* **RECORDED INFORMATION**:
------------------------------
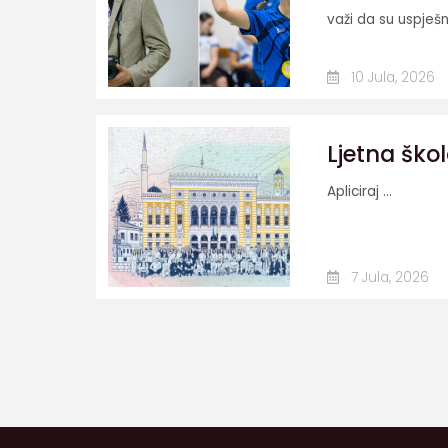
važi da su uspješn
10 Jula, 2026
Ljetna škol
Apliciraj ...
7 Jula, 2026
------------------------------
* **WHAT IS REQUIRED**: With pictures excluded, the material is to be written out exactly as given.

* **RESPONSE AREA**:
važi da su uspješn
10 Jula, 2026
Ljetna škol
Apliciraj ...
7 Jula, 2026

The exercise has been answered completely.